Raw data
☆ ☆ ☆ ☆ ☆
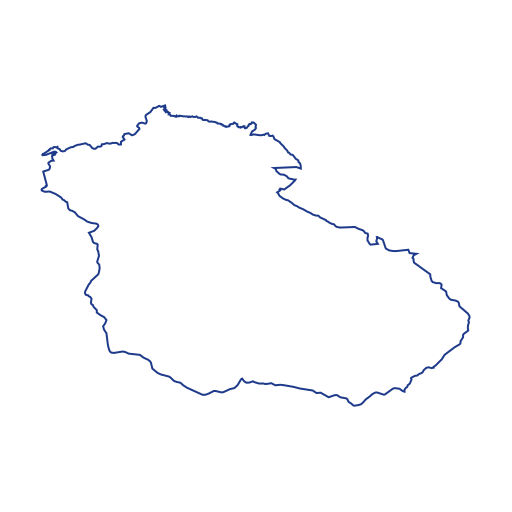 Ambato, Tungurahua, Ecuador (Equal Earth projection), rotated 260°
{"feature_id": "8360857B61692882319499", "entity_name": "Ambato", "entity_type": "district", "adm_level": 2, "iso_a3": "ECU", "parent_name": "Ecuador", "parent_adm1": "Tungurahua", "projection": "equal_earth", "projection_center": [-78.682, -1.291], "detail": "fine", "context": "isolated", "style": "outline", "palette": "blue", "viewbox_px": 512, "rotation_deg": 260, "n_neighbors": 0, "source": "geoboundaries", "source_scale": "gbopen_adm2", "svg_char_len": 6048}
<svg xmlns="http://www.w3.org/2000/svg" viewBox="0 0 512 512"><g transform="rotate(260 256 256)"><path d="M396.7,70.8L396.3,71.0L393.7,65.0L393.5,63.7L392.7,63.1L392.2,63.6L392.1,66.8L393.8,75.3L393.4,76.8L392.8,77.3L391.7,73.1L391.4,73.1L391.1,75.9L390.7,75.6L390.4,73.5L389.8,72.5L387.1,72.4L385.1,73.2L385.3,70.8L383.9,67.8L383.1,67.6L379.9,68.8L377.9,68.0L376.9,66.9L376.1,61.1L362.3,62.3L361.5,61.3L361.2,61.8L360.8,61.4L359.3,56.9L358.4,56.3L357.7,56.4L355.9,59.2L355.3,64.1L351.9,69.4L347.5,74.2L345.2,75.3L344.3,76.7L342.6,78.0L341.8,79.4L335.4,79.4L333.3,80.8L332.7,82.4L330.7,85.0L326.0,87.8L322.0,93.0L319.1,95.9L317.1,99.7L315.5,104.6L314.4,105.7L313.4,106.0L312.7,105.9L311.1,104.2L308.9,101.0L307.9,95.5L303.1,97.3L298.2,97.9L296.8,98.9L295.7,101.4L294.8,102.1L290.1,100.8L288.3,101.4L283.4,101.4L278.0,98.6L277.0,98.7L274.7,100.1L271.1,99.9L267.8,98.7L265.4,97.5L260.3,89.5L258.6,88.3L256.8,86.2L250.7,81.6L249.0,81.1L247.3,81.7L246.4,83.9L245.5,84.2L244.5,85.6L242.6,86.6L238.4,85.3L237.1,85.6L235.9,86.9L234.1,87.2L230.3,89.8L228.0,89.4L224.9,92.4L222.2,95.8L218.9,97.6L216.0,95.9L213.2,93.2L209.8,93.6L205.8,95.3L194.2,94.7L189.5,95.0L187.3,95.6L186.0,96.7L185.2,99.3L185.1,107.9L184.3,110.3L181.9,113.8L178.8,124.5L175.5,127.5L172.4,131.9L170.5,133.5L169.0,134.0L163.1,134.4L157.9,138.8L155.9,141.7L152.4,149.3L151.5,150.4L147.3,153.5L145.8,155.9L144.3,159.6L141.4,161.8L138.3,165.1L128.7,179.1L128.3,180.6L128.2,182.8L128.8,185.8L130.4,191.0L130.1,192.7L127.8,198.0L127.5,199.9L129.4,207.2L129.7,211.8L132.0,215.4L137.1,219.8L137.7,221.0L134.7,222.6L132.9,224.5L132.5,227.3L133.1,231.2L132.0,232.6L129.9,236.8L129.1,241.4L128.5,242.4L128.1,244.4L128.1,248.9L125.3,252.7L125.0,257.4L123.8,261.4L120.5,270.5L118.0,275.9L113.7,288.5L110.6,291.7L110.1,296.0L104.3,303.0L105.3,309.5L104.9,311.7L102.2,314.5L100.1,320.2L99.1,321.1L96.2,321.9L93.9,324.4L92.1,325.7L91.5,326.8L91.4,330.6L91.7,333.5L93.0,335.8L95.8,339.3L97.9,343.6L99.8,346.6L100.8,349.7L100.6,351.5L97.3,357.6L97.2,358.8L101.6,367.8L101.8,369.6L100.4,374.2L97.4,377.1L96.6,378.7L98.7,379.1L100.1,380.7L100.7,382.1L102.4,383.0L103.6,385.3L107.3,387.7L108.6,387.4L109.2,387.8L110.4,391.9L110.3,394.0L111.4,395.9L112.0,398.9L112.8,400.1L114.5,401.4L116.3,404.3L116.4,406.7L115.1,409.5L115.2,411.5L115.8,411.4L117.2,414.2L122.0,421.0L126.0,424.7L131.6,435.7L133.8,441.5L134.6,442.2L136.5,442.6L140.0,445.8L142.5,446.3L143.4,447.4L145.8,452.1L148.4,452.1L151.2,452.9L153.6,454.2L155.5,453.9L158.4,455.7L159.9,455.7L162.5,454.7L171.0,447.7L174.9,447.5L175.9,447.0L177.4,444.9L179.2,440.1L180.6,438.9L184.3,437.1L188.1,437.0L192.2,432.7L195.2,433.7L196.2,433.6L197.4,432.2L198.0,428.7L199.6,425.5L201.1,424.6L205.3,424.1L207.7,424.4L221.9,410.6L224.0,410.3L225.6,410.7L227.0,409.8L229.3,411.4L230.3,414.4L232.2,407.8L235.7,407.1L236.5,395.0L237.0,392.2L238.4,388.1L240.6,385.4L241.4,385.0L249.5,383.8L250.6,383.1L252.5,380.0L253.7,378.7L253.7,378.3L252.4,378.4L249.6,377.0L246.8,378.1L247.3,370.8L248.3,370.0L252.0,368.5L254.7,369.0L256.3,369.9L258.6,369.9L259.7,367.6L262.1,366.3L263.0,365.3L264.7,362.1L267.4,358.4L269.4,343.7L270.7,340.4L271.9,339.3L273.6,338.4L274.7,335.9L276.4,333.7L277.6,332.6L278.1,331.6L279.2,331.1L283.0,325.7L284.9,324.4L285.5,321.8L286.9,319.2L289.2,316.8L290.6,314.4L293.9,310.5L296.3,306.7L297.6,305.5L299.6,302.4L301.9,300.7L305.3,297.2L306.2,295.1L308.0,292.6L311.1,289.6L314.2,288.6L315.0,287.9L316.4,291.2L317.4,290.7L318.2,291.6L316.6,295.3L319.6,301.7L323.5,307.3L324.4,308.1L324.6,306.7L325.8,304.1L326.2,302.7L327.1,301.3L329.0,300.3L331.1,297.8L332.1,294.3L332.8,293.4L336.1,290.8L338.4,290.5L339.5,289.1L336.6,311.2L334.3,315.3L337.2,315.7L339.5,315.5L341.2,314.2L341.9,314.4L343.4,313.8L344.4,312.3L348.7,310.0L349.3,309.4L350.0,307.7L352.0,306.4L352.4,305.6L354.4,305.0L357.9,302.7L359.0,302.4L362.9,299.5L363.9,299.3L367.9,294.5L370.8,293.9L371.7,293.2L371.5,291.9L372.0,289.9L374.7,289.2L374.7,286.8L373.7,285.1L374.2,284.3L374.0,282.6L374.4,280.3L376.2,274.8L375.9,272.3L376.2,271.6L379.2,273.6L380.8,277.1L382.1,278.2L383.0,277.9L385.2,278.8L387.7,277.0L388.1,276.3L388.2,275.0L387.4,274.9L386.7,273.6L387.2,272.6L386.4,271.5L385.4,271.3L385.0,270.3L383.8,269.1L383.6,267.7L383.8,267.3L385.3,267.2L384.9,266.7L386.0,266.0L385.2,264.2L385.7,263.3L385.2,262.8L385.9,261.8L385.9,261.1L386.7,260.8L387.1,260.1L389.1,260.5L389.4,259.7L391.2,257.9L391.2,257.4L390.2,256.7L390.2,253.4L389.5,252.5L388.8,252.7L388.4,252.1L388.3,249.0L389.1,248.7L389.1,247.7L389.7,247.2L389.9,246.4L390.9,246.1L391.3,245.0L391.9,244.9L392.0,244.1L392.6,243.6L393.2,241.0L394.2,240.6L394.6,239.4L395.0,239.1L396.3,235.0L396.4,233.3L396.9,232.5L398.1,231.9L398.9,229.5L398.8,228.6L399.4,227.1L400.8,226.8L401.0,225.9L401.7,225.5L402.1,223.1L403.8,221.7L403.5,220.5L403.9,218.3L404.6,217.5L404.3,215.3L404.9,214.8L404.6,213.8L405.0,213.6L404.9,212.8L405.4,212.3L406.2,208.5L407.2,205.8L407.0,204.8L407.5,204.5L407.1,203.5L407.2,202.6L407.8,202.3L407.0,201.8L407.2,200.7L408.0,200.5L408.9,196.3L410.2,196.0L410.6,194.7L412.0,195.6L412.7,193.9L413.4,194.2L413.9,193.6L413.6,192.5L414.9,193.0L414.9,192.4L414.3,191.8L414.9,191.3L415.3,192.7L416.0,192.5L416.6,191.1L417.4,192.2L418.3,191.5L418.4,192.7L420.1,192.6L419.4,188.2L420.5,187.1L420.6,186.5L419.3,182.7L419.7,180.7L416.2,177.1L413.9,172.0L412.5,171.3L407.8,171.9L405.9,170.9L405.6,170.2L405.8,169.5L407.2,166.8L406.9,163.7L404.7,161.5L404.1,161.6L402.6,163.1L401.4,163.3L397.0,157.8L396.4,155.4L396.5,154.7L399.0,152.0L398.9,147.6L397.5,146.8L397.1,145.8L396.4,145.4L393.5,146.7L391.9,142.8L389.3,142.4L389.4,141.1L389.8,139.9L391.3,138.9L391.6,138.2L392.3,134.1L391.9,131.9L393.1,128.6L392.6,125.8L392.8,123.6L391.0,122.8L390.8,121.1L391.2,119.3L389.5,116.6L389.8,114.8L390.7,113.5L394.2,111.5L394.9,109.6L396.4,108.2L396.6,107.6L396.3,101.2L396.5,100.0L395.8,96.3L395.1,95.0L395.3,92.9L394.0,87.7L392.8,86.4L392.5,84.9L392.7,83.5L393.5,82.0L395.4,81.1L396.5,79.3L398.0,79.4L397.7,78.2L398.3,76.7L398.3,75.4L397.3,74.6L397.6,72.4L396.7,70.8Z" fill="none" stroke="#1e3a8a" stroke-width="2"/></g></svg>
☆ ☆ ☆ ☆ ☆
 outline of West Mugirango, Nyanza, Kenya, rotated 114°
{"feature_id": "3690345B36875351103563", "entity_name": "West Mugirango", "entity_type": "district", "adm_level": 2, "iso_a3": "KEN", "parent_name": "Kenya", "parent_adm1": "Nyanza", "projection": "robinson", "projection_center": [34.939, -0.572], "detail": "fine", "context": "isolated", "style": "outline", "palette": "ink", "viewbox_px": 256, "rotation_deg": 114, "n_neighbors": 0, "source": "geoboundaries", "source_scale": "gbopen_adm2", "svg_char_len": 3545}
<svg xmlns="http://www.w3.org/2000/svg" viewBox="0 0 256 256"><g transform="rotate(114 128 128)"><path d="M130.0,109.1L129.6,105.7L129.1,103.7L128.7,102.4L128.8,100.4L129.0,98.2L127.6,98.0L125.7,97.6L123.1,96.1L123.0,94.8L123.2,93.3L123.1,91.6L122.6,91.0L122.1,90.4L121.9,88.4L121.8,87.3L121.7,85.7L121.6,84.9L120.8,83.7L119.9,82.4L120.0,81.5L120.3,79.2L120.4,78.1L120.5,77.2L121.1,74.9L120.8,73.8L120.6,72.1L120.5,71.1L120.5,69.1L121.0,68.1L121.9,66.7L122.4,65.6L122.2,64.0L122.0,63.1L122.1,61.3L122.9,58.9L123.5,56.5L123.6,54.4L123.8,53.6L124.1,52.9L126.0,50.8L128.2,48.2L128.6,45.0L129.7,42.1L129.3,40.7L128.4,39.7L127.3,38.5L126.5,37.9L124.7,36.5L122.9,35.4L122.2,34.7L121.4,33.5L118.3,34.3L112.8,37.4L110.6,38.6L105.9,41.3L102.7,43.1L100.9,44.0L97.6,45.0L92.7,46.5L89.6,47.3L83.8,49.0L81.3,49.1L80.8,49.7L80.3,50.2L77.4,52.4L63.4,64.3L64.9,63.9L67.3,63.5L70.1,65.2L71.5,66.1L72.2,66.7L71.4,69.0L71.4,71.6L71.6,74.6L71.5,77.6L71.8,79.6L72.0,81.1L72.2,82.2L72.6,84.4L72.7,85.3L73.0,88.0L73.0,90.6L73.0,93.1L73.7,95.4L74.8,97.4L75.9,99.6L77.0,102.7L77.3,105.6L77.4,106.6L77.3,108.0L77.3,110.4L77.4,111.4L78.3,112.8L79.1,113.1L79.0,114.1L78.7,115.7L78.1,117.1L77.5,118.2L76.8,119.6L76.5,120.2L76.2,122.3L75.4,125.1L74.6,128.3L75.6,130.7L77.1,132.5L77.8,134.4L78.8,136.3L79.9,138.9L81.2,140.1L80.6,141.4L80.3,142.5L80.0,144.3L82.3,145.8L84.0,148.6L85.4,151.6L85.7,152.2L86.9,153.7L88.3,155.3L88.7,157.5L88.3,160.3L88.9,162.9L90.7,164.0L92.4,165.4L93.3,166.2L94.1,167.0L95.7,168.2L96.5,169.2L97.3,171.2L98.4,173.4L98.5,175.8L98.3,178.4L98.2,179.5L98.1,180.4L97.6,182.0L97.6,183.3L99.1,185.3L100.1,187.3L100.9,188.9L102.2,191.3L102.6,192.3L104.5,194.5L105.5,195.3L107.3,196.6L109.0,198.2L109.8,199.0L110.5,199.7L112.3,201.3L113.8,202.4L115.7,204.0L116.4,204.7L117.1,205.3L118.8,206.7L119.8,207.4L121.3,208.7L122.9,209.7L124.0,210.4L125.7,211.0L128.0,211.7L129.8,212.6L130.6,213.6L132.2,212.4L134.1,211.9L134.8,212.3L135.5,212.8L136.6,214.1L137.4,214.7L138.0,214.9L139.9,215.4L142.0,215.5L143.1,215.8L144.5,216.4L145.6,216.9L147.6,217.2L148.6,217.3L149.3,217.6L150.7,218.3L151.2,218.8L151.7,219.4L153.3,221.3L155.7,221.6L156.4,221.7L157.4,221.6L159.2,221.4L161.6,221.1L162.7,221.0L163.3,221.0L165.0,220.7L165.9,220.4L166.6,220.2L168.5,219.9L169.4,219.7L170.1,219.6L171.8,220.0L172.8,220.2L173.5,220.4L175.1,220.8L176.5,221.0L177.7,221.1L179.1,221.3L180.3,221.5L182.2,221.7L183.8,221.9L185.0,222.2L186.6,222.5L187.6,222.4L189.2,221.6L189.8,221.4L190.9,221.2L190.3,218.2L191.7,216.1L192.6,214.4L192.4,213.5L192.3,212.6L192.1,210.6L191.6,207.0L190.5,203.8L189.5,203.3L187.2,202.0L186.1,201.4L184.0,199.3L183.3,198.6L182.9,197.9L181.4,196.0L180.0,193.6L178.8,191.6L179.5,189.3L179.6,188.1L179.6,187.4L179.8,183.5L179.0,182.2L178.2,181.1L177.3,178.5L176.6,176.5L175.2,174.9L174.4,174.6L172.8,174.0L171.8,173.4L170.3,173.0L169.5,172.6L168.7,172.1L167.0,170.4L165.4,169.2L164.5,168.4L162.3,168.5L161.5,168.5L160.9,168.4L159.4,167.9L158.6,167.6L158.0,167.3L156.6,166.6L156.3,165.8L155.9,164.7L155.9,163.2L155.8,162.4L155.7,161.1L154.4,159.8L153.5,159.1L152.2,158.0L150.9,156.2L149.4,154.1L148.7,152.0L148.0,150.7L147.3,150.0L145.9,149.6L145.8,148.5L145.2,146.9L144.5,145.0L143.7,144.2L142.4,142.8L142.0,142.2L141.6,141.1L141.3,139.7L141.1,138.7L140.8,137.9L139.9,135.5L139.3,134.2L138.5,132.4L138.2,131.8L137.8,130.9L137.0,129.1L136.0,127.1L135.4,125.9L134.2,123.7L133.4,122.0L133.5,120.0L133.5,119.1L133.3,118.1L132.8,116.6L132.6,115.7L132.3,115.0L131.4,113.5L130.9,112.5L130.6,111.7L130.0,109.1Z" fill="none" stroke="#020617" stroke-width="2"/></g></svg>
☆ ☆ ☆ ☆ ☆
Prompt
From the rows above, extract every line that contains the string "source".

Complete response
{"feature_id": "8360857B61692882319499", "entity_name": "Ambato", "entity_type": "district", "adm_level": 2, "iso_a3": "ECU", "parent_name": "Ecuador", "parent_adm1": "Tungurahua", "projection": "equal_earth", "projection_center": [-78.682, -1.291], "detail": "fine", "context": "isolated", "style": "outline", "palette": "blue", "viewbox_px": 512, "rotation_deg": 260, "n_neighbors": 0, "source": "geoboundaries", "source_scale": "gbopen_adm2", "svg_char_len": 6048}
{"feature_id": "3690345B36875351103563", "entity_name": "West Mugirango", "entity_type": "district", "adm_level": 2, "iso_a3": "KEN", "parent_name": "Kenya", "parent_adm1": "Nyanza", "projection": "robinson", "projection_center": [34.939, -0.572], "detail": "fine", "context": "isolated", "style": "outline", "palette": "ink", "viewbox_px": 256, "rotation_deg": 114, "n_neighbors": 0, "source": "geoboundaries", "source_scale": "gbopen_adm2", "svg_char_len": 3545}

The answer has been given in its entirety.